Task instructions: Copy the listing exactly, please, and keep every picture out of it.

Recorded information:
==================================================

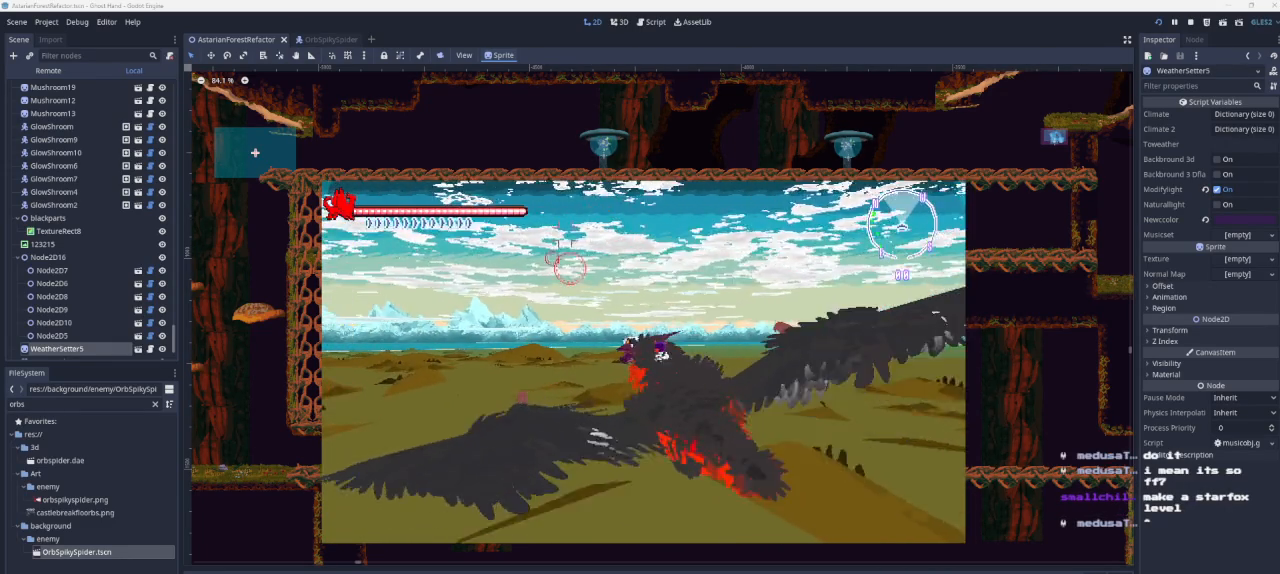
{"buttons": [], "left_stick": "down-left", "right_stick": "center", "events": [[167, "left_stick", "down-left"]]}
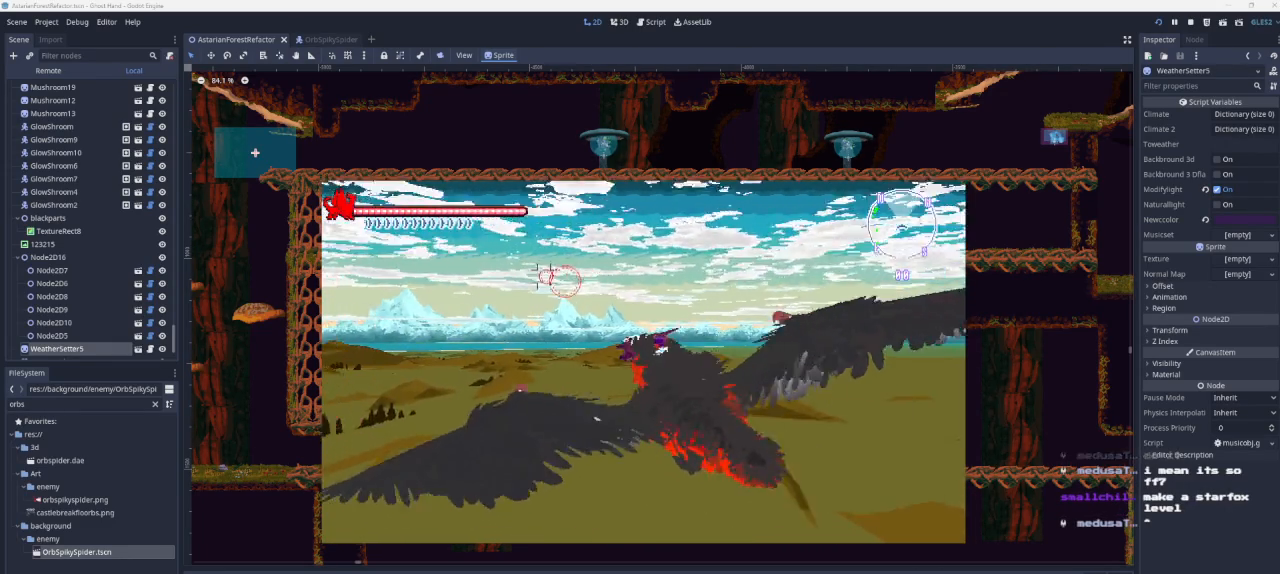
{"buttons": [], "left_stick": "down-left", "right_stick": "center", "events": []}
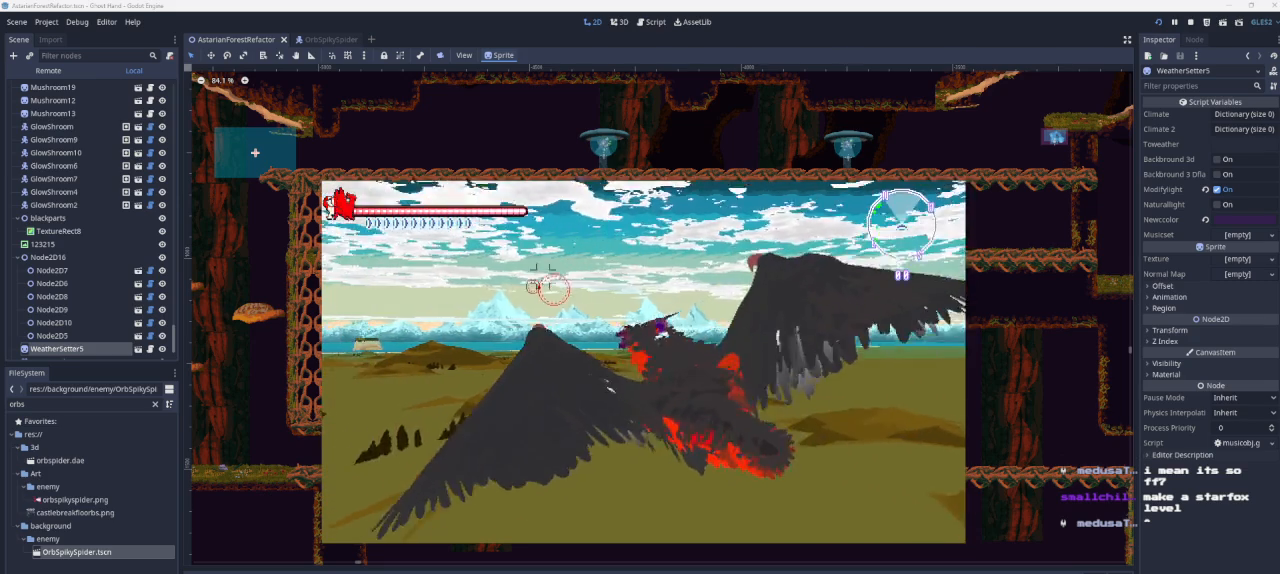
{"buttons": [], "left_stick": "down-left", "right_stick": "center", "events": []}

==================================================

Response area:
{"buttons": [], "left_stick": "down-left", "right_stick": "center", "events": [[167, "left_stick", "down-left"]]}
{"buttons": [], "left_stick": "down-left", "right_stick": "center", "events": []}
{"buttons": [], "left_stick": "down-left", "right_stick": "center", "events": []}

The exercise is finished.